La capitalisation boursière d’une valeur n’est rien d’autre que le nombre des actions cotées sur un marché multiplié par leur cours. Cette petite opération arithmétique permet de faire la distinction entre les grandes actions, aussi appelées ‘big caps’ ou ‘large caps’, et les petites actions, alias les ‘small caps’. Hélas, ce n’est pas aussi simple qu’il y paraît et les choses peuvent varier d’une Bourse à l’autre. On peut cependant utiliser un repère, la capitalisation boursière moyenne d’un marché. Toute action dont la capitalisation est inférieure à la moyenne est considérée comme une ‘small cap’, toute action au-delà de la moyenne est une ‘big cap’. Autrement dit, chaque marché boursier a ses petites et ses grandes valeurs.

POURQUOI DEUX GROUPES?
· Bien, direz-vous, et alors ? En quoi cette distinction est-elle intéressante pour moi, épargnant ? En ceci : les petites et les grandes valeurs ne se comportent pas de la même manière dans les mêmes circonstances boursières. Il faut donc avoir les deux en portefeuille, c’est une diversification de plus.
· Pourquoi se comportent-elles différemment ?
– Les petites sociétés sont moins suivies par les analystes, ce qui être une bonne ou une mauvaise chose. Le moindre intérêt pour ses sociétés peut faire bondir le cours des actions, et inversement si elles retombent ensuite dans l’anonymat.
– Les petites actions sont moins facilement négociables en Bourse. On ne peut pas toujours les vendre rapidement quand elles dérapent.
– Les petites sociétés n’ont en général que peu de produits ou de services à vendre. Une bonne nouvelle fait rapidement monter le cours, une moins bonne peut avoir l’effet inverse.
· Ces trois facteurs ont (eu) pour conséquence que ces derniers temps les investisseurs ont (avaient) plutôt cherché à se défaire de leurs petites actions. L’aversion au risque apparue l’an dernier n’a rien arrangé. Il n’y a donc rien d’étonnant au fait que les sicav de ‘small caps’ aient fait moins bien ces dernières années que leurs consoeurs du type ‘big caps’. L’écart est souvent de 10 %, voire plus.
· A long terme, nous ne croyons cependant pas qu’il faille s’attendre à des différences de prestations significatives (dans un sens ou dans l’autre) selon la taille. La bonne marche des actions, grandes ou petites, dépendra avant tout de la capacité des sociétés à dégager des bénéfices pour l’actionnaire. Mais à plus court terme, on ne peut nier que les petites actions se comportent différemment des grandes. Il peut donc être intéressant d’avoir les deux en portefeuille, à titre de diversification.

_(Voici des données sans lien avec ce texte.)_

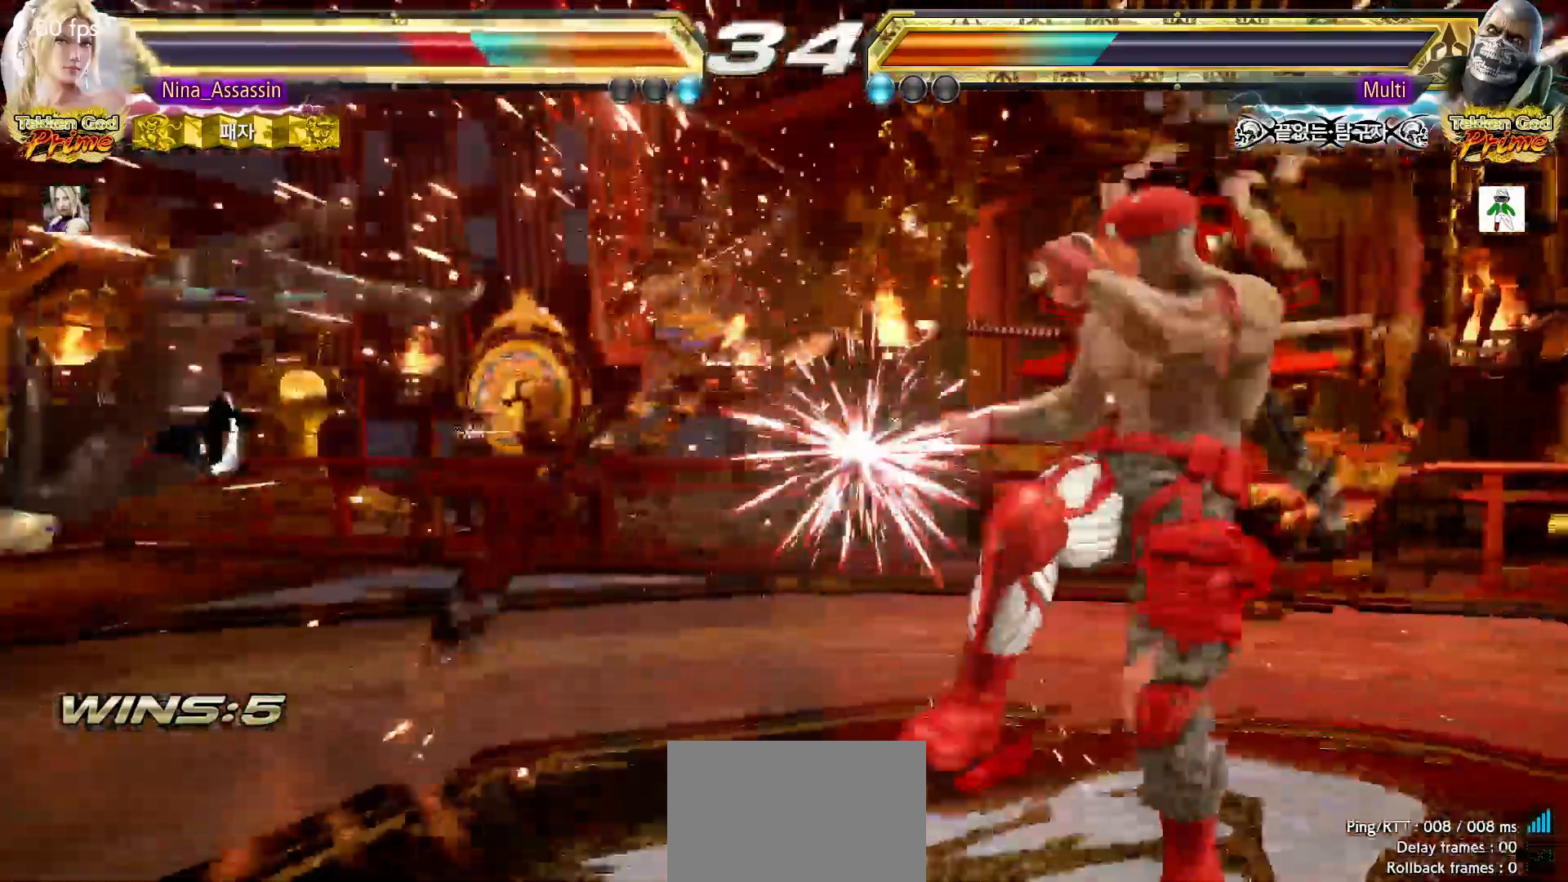
{"dt_ms": 500, "buttons": [], "left_stick": "center", "events": []}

‘SMALL CAPS’ (en gras) ET ‘BIG CAPS’ EUROPEENNES (base = 100)

Ces dernières années, l’avantage dont disposaient les ‘small caps’ a fondu comme neige au soleil.

BRUXELLES? UN CAS A PART
· En général, les ‘big caps’ ont mieux résisté à la crise boursière que leurs consoeurs de plus petite taille. En général... sauf à Bruxelles, où les grandes valeurs Dexia, Fortis et KBC ont été hachées menu, ce qui a fait perdre au Bel 20, l’indice phare de la Bourse, 6 % en 2007 et 54 % en 2008. Les petites valeurs comme Lotus Bakeries, Duvel Moortgat, Mitiska ou Real Dolmen ont progressé, elles, en 2007 (+1 %) et elles n’ont perdu ‘que’ 42 % en 2008.
· Le krach boursier a décimé toutes les capitalisations boursières. Les plus grandes ‘small caps’ de notre marché sont les sicafi Wereldhave Belgium (270 millions EUR) et Leasinvest Real Estate (190 millions EUR). Des chiffres intéressants à comparer à la ‘big cap’ Roularta, qui pesait 452 millions EUR et a vu sa capitalisation boursière fondre à 116 millions EUR au cours des douze derniers mois.

CHACUN SA MANIERE
· On reconnaît facilement les sicav de ‘small caps’ à leur nom. Par contre, il est plus rare de trouver les expressions ‘big caps’ ou ‘large caps’ dans l’appellation des sicav.
· On constate aussi que chaque institution travaille à sa manière. Cela se voit dans les prospectus. Chez Dexia Equities B Europe Small Caps on parle d’un investissement en actions ‘d’une taille relativement réduite’ sans autre détail. Chez ING (L) Invest European Small Caps on parle d’une capitalisation boursière de moins de 5 milliards EUR, chez Fortis L Equity Small Caps World de moins de 2 milliards. Vous voyez…

Micro, small, big, mega?

Il n’y a pas de définition précise de ce qu’est une action ‘small cap’. Chaque marché boursier, chaque gestionnaire de sicav peut décider. Mais on utilise souvent, tant en Europe qu’aux Etats-Unis, les chiffres suivants:

Nano cap: < 50 millions €/$

Micro cap: < 300 millions €/$

Small cap: < 2 milliards €/$

Mid cap: < 10 milliards €/$

Large cap: < 200 milliards €/$

Mega cap: > 200 milliards €/$

Si on applique ces chiffres à la Bourse de Bruxelles, ses effectifs ne se résument à… deux ‘large caps’, AB InBev et GDF Suez, et 11 ‘mid caps’. Le reste ? Au mieux des ‘small caps’...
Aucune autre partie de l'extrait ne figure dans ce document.